--- DATA FOR THIS EXERCISE ---
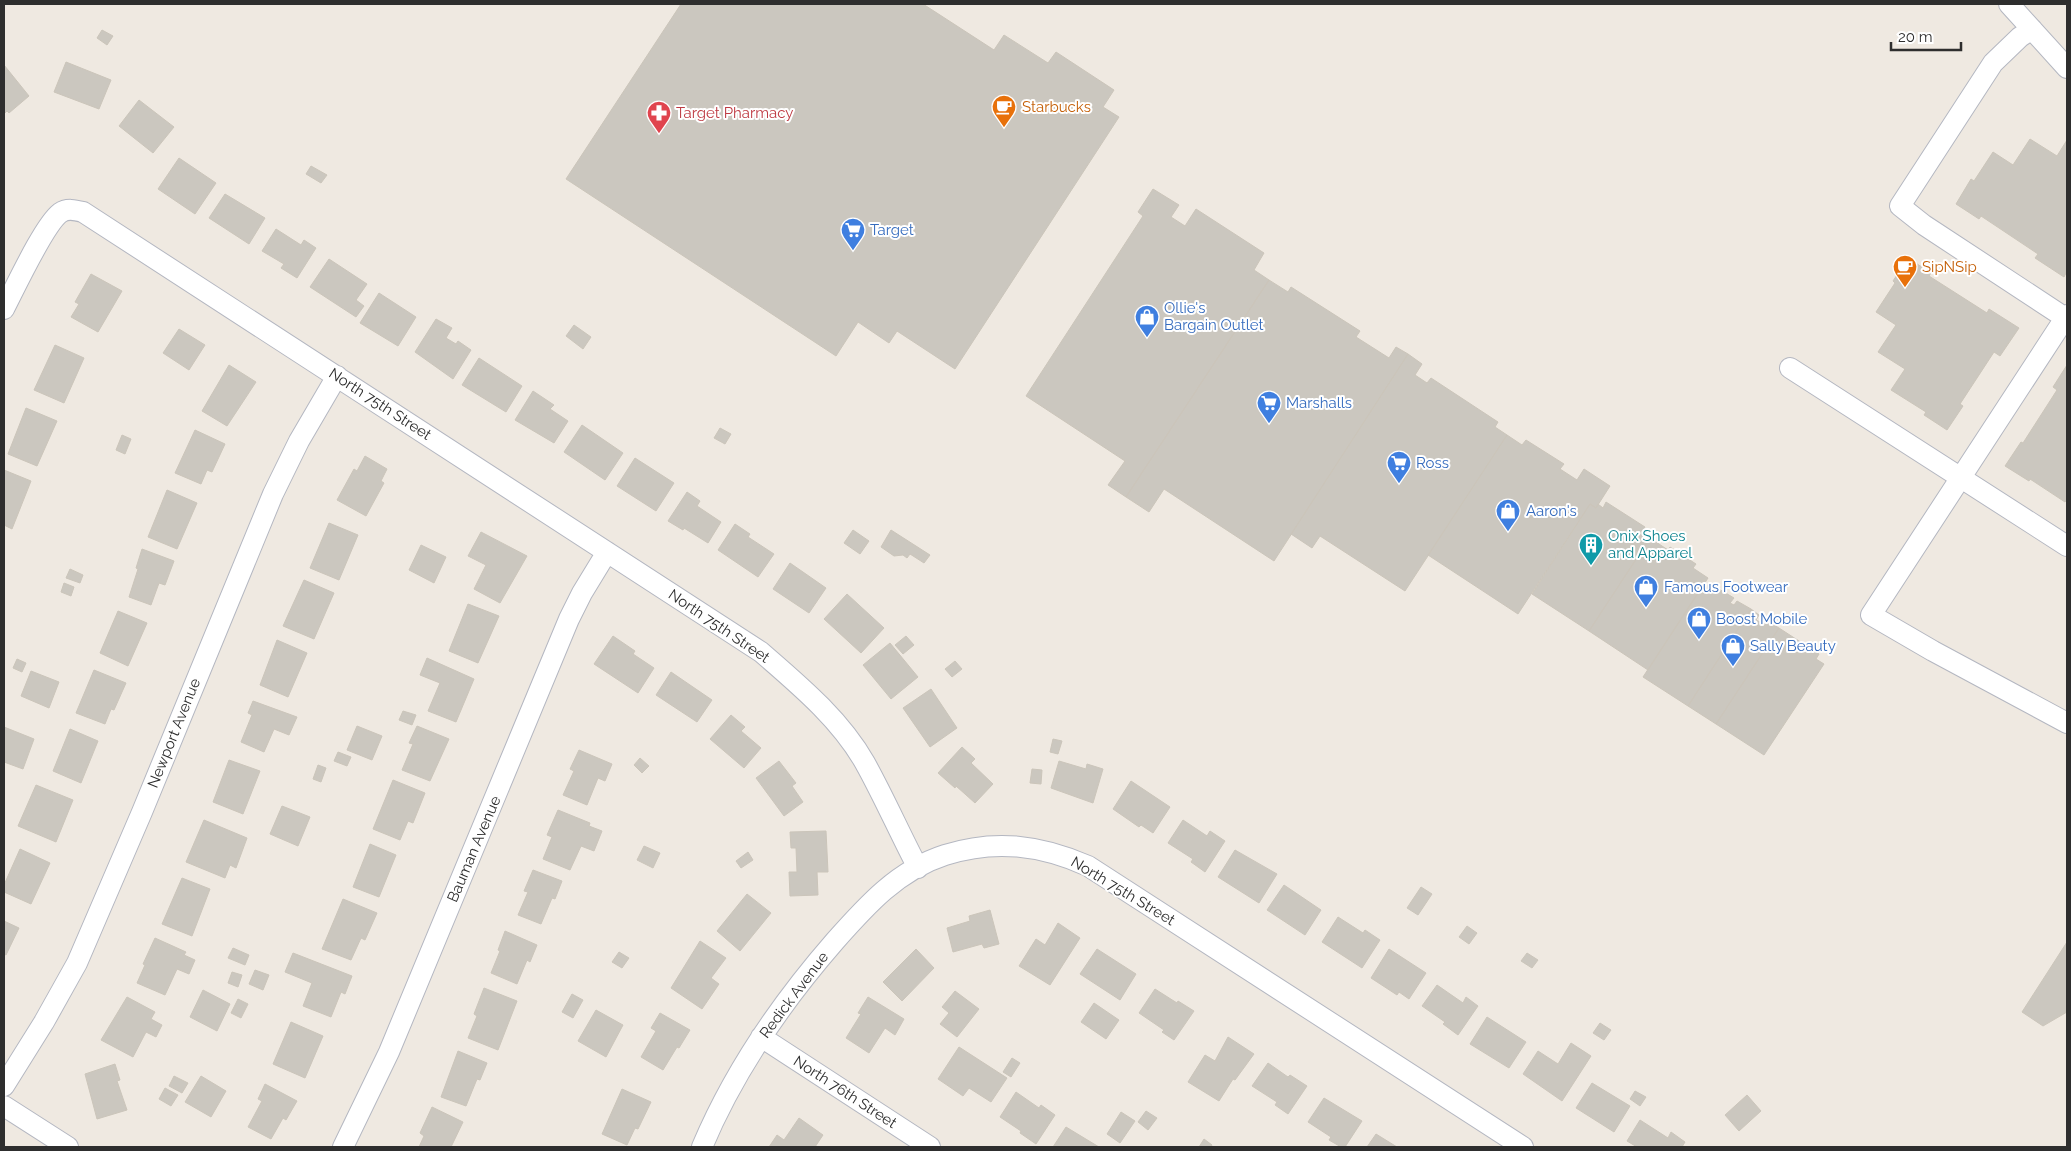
<svg xmlns="http://www.w3.org/2000/svg" width="2071" height="1151" font-family="Raleway,sans-serif">
<rect width="100%" height="100%" fill="#efe9e1"/>
<path fill="#cbc7bf" stroke="#cbc5ba" d="M681,4h242l71,46 10,-15 44,28 8,-11 58,38 -11,17 16,10 -164,252 -58,-38 -8,12 -31,-21 -22,34 -270,-177z
M102,30l11,6 -6,9 -10,-7z
M66,62l45,18 -12,29 -45,-17z
M4,65l25,31 -20,17 -2,-2 -3,3z
M139,100l35,27 -21,26 -34,-27z
M2030,139l27,17 10,-16v131l-3,6 -29,-19 3,-4 -57,-38 -2,3 -23,-15 15,-25 3,2 19,-29 20,13z
M179,158l37,25 -21,31 -37,-25z
M311,166l16,9 -6,8 -15,-9z
M1153,189l26,16 -8,12 14,9 11,-17 68,44 -10,17 15,10 -143,217 -18,-12 17,-24 -99,-65 117,-180 -5,-4z
M225,194l40,24 -16,26 -40,-26z
M276,229l25,16 3,-5 12,8 -19,30 -16,-10 3,-4 -22,-13z
M1908,258l23,15 -2,3 58,37 2,-4 30,19 -19,28 -6,-4 -34,52 3,2 -16,24 -23,-15 2,-3 -35,-22 14,-21 -27,-17 18,-27 -20,-13 19,-29 -2,-2z
M329,259l38,25 -11,16 8,6 -8,11 -46,-30z
M91,274l31,17 -24,41 -27,-15 8,-13 -4,-2z
M1269,280l19,12 3,-5 69,44 -4,6 33,21 7,-11 12,7 -134,207 -110,-72 -15,23 -23,-15z
M379,293l37,24 -18,29 -38,-23z
M436,319l16,9 -6,10 10,6 2,-3 13,9 -18,29 -38,-27z
M574,325l17,12 -8,12 -17,-13z
M179,329l26,16 -16,25 -26,-17z
M55,345l29,13 -20,45 -30,-13z
M1408,354l14,10 -7,11 12,8 4,-5 67,44 -3,5 12,8 -102,156 -85,-55 -8,12 -21,-14z
M479,358l43,28 -16,26 -44,-27z
M229,365l27,17 -29,44 -25,-15z
M2067,365v134l-2,3 -35,-23 -1,2 -24,-15 16,-24 2,1 34,-53 -4,-3z
M533,391l21,14 -4,4 18,12 -14,22 -39,-23z
M26,408l31,13 -20,45 -29,-12z
M582,425l41,28 -18,27 -41,-28z
M720,428l11,6 -6,10 -11,-6z
M195,430l30,14 -13,28 -5,-2 -6,14 -26,-11z
M122,435l9,4 -6,15 -9,-4z
M1507,435l15,10 4,-5 38,24 -4,5 17,11 7,-11 26,17 -14,22 -6,-4 -72,110 -90,-59z
M365,456l22,13 -6,12 3,2 -18,33 -29,-16 17,-31 3,2z
M635,458l39,25 -18,28 -39,-25z
M4,470l27,11 -19,48 -8,-4z
M167,490l30,13 -20,46 -29,-12z
M687,492l13,9 -3,5 24,16 -13,21 -24,-15 -1,2 -15,-9z
M1606,502l39,25 -4,6 9,5 -61,93 -57,-37 58,-90 6,4 2,-4 5,4z
M329,523l29,12 -19,45 -29,-12z
M735,524l15,10 -2,3 26,17 -16,23 -40,-27z
M853,530l16,11 -9,13 -16,-11z
M891,530l39,25 -6,8 -14,-9 -3,4 -4,-3 -9,1 -13,-9z
M481,532l46,24 -27,47 -26,-14 12,-24 -18,-9z
M1650,538l18,12 2,-3 26,17 -3,4 15,10 -60,92 -59,-39z
M421,545l25,12 -12,26 -25,-13z
M142,549l32,12 -9,24 -6,-2 -8,22 -22,-8 9,-28 -2,-1z
M790,563l36,25 -17,25 -36,-24z
M70,569l13,6 -3,8 -14,-5z
M304,580l30,13 -20,46 -31,-13z
M64,583l10,4 -3,9 -10,-4z
M1709,583l25,15 -4,5 4,2 3,-4 14,8 -63,97 -45,-29 60,-92 3,3z
M847,594l37,34 -23,25 -37,-34z
M468,604l31,12 -21,47 -29,-12z
M1751,609l8,6 -3,5 4,2 3,-4 16,10 -63,96 -28,-18z
M118,611l29,12 -19,43 -28,-13z
M1779,628l40,26 -3,5 8,5 -60,91 -48,-31z
M613,636l22,15 -2,3 21,14 -16,25 -44,-29z
M906,636l8,9 -11,9 -8,-9z
M277,640l30,13 -19,44 -28,-12z
M890,643l28,34 -27,22 -28,-34z
M427,658l47,21 -18,43 -28,-11 12,-28 -20,-8z
M17,659l9,4 -4,9 -9,-4z
M955,661l7,8 -10,8 -7,-8z
M94,670l32,13 -12,27 -3,-1 -6,15 -29,-11z
M31,671l28,11 -10,26 -28,-12z
M671,672l41,28 -15,22 -41,-27z
M931,689l26,39 -27,19 -27,-39z
M253,701l44,16 -8,18 -15,-6 -10,23 -23,-10 11,-27 -4,-2z
M403,711l13,4 -4,10 -13,-5z
M731,715l14,12 -4,4 20,17 -17,20 -34,-29z
M357,726l25,10 -10,24 -25,-10z
M417,726l32,13 -19,42 -28,-11 11,-26 -4,-1z
M4,727l30,12 -11,30 -19,-7z
M70,729l28,12 -17,42 -28,-12z
M1053,739l9,2 -4,13 -8,-2z
M962,747l13,12 -4,4 22,21 -18,19 -19,-17 -1,2 -17,-15z
M579,750l33,14 -7,17 -7,-3 -11,27 -24,-10 11,-24 -4,-2z
M338,752l13,5 -4,9 -13,-5z
M640,758l9,8 -7,7 -8,-8z
M229,760l31,11 -17,43 -30,-12z
M779,761l17,22 -4,3 11,16 -19,14 -28,-38z
M1059,761l27,8 1,-5 16,5 -10,34 -42,-15z
M318,765l8,3 -5,14 -8,-3z
M1032,769l10,1 -1,14 -11,-1z
M393,780l32,13 -12,30 -5,-2 -8,19 -27,-11z
M1131,781l39,26 -17,26 -12,-8 -2,2 -26,-18z
M36,785l37,15 -17,42 -38,-16z
M282,806l28,11 -12,29 -28,-12z
M558,810l32,13 -1,3 13,5 -8,20 -13,-5 -11,24 -27,-11 9,-22 -5,-2z
M204,820l43,18 -11,30 -6,-3 -5,13 -39,-16z
M1183,820l24,16 3,-5 15,10 -20,31 -14,-10 2,-3 -25,-16z
M826,831l2,41h-11l1,23 -28,1 -1,-24h8l-1,-24h-5l-1,-16z
M370,844l26,11 -17,42 -26,-10z
M644,846l16,7 -7,15 -16,-8z
M20,849l30,14 -19,41 -27,-12v-7z
M1235,850l42,24 -18,29 -41,-26z
M748,852l5,8 -12,8 -5,-7z
M533,870l29,11 -7,18 -3,-1 -11,26 -23,-9 10,-23 -4,-1z
M182,878l28,11 -18,47 -30,-12z
M1284,885l37,25 -16,25 -38,-25z
M1421,887l11,7 -14,21 -11,-7z
M747,894l24,19 -31,38 -23,-20z
M343,899l34,14 -12,27 -4,-2 -10,22 -29,-11z
M990,910l9,34 -15,4 -2,-4 -29,8 -6,-24 23,-7 -1,-5z
M1338,917l25,16 2,-3 15,10 -18,28 -40,-26z
M4,921l15,7 -13,27 -2,-1z
M1058,923l22,15 -30,47 -31,-19 17,-27 9,6z
M1467,926l10,7 -8,11 -10,-7z
M505,931l32,14 -7,17 -3,-2 -10,24 -26,-11 9,-22 -2,-1z
M155,938l31,14 -2,3 11,5 -6,14 -12,-5 -12,26 -28,-12 8,-18 -2,-1z
M700,941l26,17 -15,20 8,6 -17,25 -31,-21z
M2067,942v70l-24,14 -21,-14z
M233,948l16,7 -4,10 -17,-7z
M916,949l18,19 -32,33 -19,-19z
M1097,949l39,25 -16,26 -40,-26z
M1389,949l37,24 -17,26 -10,-7 -2,3 -26,-17z
M619,952l10,6 -7,10 -10,-6z
M293,953l59,23 -7,18 -4,-2 -10,25 -28,-11 9,-23 -27,-11z
M1527,953l11,7 -6,8 -11,-7z
M255,970l14,5 -6,15 -14,-6z
M232,972l10,3 -4,12 -10,-4z
M1437,985l26,18 3,-6 12,9 -20,29 -15,-11 2,-2 -23,-16z
M484,988l33,13 -19,49 -30,-12 9,-22 -3,-2z
M1155,989l22,14 1,-2 16,10 -20,29 -12,-8 2,-2 -25,-17z
M203,990l27,14 -13,27 -27,-14z
M955,991l24,18 -22,28 -17,-13 9,-11 -7,-6z
M572,994l11,6 -10,18 -11,-6z
M127,997l28,15 -4,7 11,6 -6,12 -10,-5 -13,25 -32,-17z
M868,997l36,22 -9,16 -10,-7 -16,25 -23,-15 15,-24 -3,-1z
M238,999l10,5 -7,14 -10,-5z
M1094,1003l25,17 -13,19 -25,-17z
M596,1010l27,15 -17,32 -28,-16z
M660,1013l30,17 -11,18 -2,-1 -14,23 -22,-13 15,-26 -5,-3z
M1487,1017l39,25 -17,26 -39,-24z
M291,1022l32,14 -18,42 -32,-14z
M1600,1023l11,7 -7,10 -11,-7z
M1228,1037l26,17 -19,26 -2,-1 -14,22 -31,-19 17,-27 10,6z
M1571,1043l20,13 -29,45 -39,-27 15,-23 20,13z
M959,1047l48,31 -16,24 -22,-14 -6,8 -25,-17z
M458,1051l29,12 -7,17 -3,-1 -11,27 -25,-9z
M1012,1058l8,5 -9,14 -8,-5z
M1268,1063l20,14 2,-2 17,11 -19,28 -13,-9 2,-3 -25,-16z
M115,1064l5,16 -3,1 10,29 -30,9 -12,-45z
M174,1076l14,7 -6,10 -13,-7z
M201,1076l25,15 -15,26 -26,-15z
M1592,1083l38,23 -16,26 -38,-24z
M265,1084l32,17 -11,19 -3,-2 -12,21 -23,-12 14,-26 -4,-2z
M165,1088l13,7 -7,11 -12,-7z
M622,1089l29,13 -13,27 -3,-1 -8,17 -25,-11z
M1635,1091l11,6 -6,9 -10,-7z
M1016,1092l23,16 2,-3 14,10 -19,29 -16,-11 1,-2 -21,-14z
M1747,1095l14,16 -22,20 -14,-16z
M1324,1098l38,23 -17,26h-4l-12,-7 2,-3 -23,-15z
M432,1107l31,15 -12,25h-32l5,-11 -4,-3z
M1146,1111l11,7 -9,12 -10,-8z
M1121,1112l14,9 -15,22 -13,-9z
M799,1118l24,17 -8,12h-46l8,-12 7,5z
M1640,1120l28,18 3,-6 14,10 -3,5h-45l-10,-6z
M1066,1127l33,20h-46z
M1376,1134l21,13h-30z
M1204,1139l8,6 -1,2h-12z"/>
<g fill="none" stroke-linecap="round" stroke-linejoin="round">
<defs>
<path id="minor" d="M2009,4l58,64
M2032,29l-12,8 -27,26 -93,143 24,19 143,94
M4,309c11,-21 40,-84 56,-96 7,-5 15,-3 23,-1l678,440c38,33 79,67 104,111 19,34 35,71 53,105
M2067,315l-196,300 62,36 134,72
M1790,368l277,178
M761,1037l169,110
M4,1086l40,-64 33,-59 65,-151 131,-318 26,-53 38,-65
M4,1106l64,41
M343,1147l46,-95 180,-433 13,-26 25,-41
M702,1147c32,-76 79,-144 133,-206 31,-35 63,-71 110,-86 50,-16 96,-10 143,11l435,281"/>
</defs>
<use href="#minor" stroke="#b4b7c1" stroke-width="22"/>
<use href="#minor" stroke="#fff" stroke-width="20"/>
</g>
<defs>
<symbol id="cafe-pin" viewBox="-11 -11 22 30"><path d="M0 17L-7.5 6A9.5 9.5 0 1 1 7.5 6Z" fill="#e8710a" stroke="#fff"/><path d="M-5.5-4.5H6V0H3Q3 3.5 0 3.5H-2.5Q-5.5 3.5-5.5 0ZM3-3.2v2h1.7v-2ZM-6 4.5H4V6H-6Z" fill="#fff"/></symbol>
<symbol id="pharmacy-pin" viewBox="-11 -11 22 30"><path d="M0 17L-7.5 6A9.5 9.5 0 1 1 7.5 6Z" fill="#e0444e" stroke="#fff"/><path d="M-2-6h4v4h4v4h-4v4h-4v-4h-4v-4h4Z" fill="#fff"/></symbol>
<symbol id="supermarket-pin" viewBox="-11 -11 22 30"><path d="M0 17L-7.5 6A9.5 9.5 0 1 1 7.5 6Z" fill="#3f7fe0" stroke="#fff"/><path d="M-6-5.5h2.5l.6 2H6L4.5 2H-2.5L-4.4-4H-6ZM-1.5 3.2a1.3 1.3 0 1 0 .1 0ZM3 3.2a1.3 1.3 0 1 0 .1 0Z" fill="#fff"/></symbol>
<symbol id="shop-pin" viewBox="-11 -11 22 30"><path d="M0 17L-7.5 6A9.5 9.5 0 1 1 7.5 6Z" fill="#3f7fe0" stroke="#fff"/><path d="M-5-2.5h2.3a2.7 3.5 0 0 1 5.4 0H5L5.5 6h-11ZM-1.5-2.5h3a1.5 2.3 0 0 0-3 0Z" fill="#fff"/></symbol>
<symbol id="building-pin" viewBox="-11 -11 22 30"><path d="M0 17L-7.5 6A9.5 9.5 0 1 1 7.5 6Z" fill="#0f9aa8" stroke="#fff"/><path d="M-4-6H4V6H1V3H-1V6H-4ZM-2.5-4.3h1.7v1.8h-1.7ZM.8-4.3h1.7v1.8H.8ZM-2.5-1h1.7V.8h-1.7ZM.8-1h1.7V.8H.8Z" fill="#fff"/></symbol>
</defs>
<g fill-rule="evenodd">
<use href="#cafe-pin" x="990" y="93" width="28" height="38"/>
<use href="#pharmacy-pin" x="645" y="99" width="28" height="38"/>
<use href="#supermarket-pin" x="839" y="216" width="28" height="38"/>
<use href="#cafe-pin" x="1891" y="253" width="28" height="38"/>
<use href="#shop-pin" x="1133" y="303" width="28" height="38"/>
<use href="#supermarket-pin" x="1255" y="389" width="28" height="38"/>
<use href="#supermarket-pin" x="1385" y="449" width="28" height="38"/>
<use href="#shop-pin" x="1494" y="497" width="28" height="38"/>
<use href="#building-pin" x="1577" y="531" width="28" height="38"/>
<use href="#shop-pin" x="1632" y="573" width="28" height="38"/>
<use href="#shop-pin" x="1685" y="605" width="28" height="38"/>
<use href="#shop-pin" x="1719" y="632" width="28" height="38"/>
</g>
<g text-anchor="middle" dominant-baseline="central" stroke-width="4" stroke-linejoin="round" paint-order="stroke">
<g font-size="15" fill="#c56008" stroke="#fff" text-anchor="start">
<text x="1022" y="107">Starbucks</text>
<text x="1922" y="267">SipNSip</text>
</g>
<g font-size="15" fill="#be3a42" stroke="#fff" text-anchor="start">
<text x="676" y="113">Target Pharmacy</text>
</g>
<g font-size="15" fill="#366cbe" stroke="#fff" text-anchor="start">
<text x="870" y="230">Target</text>
<text x="1164" y="308">Ollie's<tspan x="1164" dy="17">Bargain Outlet</tspan></text>
<text x="1286" y="403">Marshalls</text>
<text x="1416" y="463">Ross</text>
<text x="1526" y="511">Aaron's</text>
<text x="1664" y="587">Famous Footwear</text>
<text x="1716" y="619">Boost Mobile</text>
<text x="1750" y="646">Sally Beauty</text>
</g>
<g font-size="15" fill="#2e2e2e" stroke="#fff">
<text transform="translate(380 404) rotate(33)">North 75th Street</text>
<text transform="translate(719 626) rotate(34)">North 75th Street</text>
<text transform="translate(174 733) rotate(-68)">Newport Avenue</text>
<text transform="translate(474 849) rotate(-67)">Bauman Avenue</text>
<text transform="translate(1123 891) rotate(31)">North 75th Street</text>
<text transform="translate(794 995) rotate(-53)">Redick Avenue</text>
<text transform="translate(845 1092) rotate(33)">North 76th Street</text>
</g>
<g font-size="15" fill="#0d838f" stroke="#fff" text-anchor="start">
<text x="1608" y="536">Onix Shoes<tspan x="1608" dy="17">and Apparel</tspan></text>
</g>
</g>
<rect width="2071" height="1151" fill="none" stroke="#2e2e2e" stroke-width="10"/>
<path d="M1891 42v8h70v-8" fill="none" stroke="#2e2e2e" stroke-width="2.5"/>
<text x="1898" y="42" font-size="15" fill="#2e2e2e" stroke="#ffffff" stroke-width="4" paint-order="stroke">20 m</text>
</svg>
---
> [ACTIVITY]
What you give back should be only the lines of the records above, starting at the line with "M142,549l32,12 -9,24 -6,-2" and ending at the line with "M671,672l41,28 -15,22 -41,-27z", restated word for word.

> [ANSWER BOX]
M142,549l32,12 -9,24 -6,-2 -8,22 -22,-8 9,-28 -2,-1z
M790,563l36,25 -17,25 -36,-24z
M70,569l13,6 -3,8 -14,-5z
M304,580l30,13 -20,46 -31,-13z
M64,583l10,4 -3,9 -10,-4z
M1709,583l25,15 -4,5 4,2 3,-4 14,8 -63,97 -45,-29 60,-92 3,3z
M847,594l37,34 -23,25 -37,-34z
M468,604l31,12 -21,47 -29,-12z
M1751,609l8,6 -3,5 4,2 3,-4 16,10 -63,96 -28,-18z
M118,611l29,12 -19,43 -28,-13z
M1779,628l40,26 -3,5 8,5 -60,91 -48,-31z
M613,636l22,15 -2,3 21,14 -16,25 -44,-29z
M906,636l8,9 -11,9 -8,-9z
M277,640l30,13 -19,44 -28,-12z
M890,643l28,34 -27,22 -28,-34z
M427,658l47,21 -18,43 -28,-11 12,-28 -20,-8z
M17,659l9,4 -4,9 -9,-4z
M955,661l7,8 -10,8 -7,-8z
M94,670l32,13 -12,27 -3,-1 -6,15 -29,-11z
M31,671l28,11 -10,26 -28,-12z
M671,672l41,28 -15,22 -41,-27z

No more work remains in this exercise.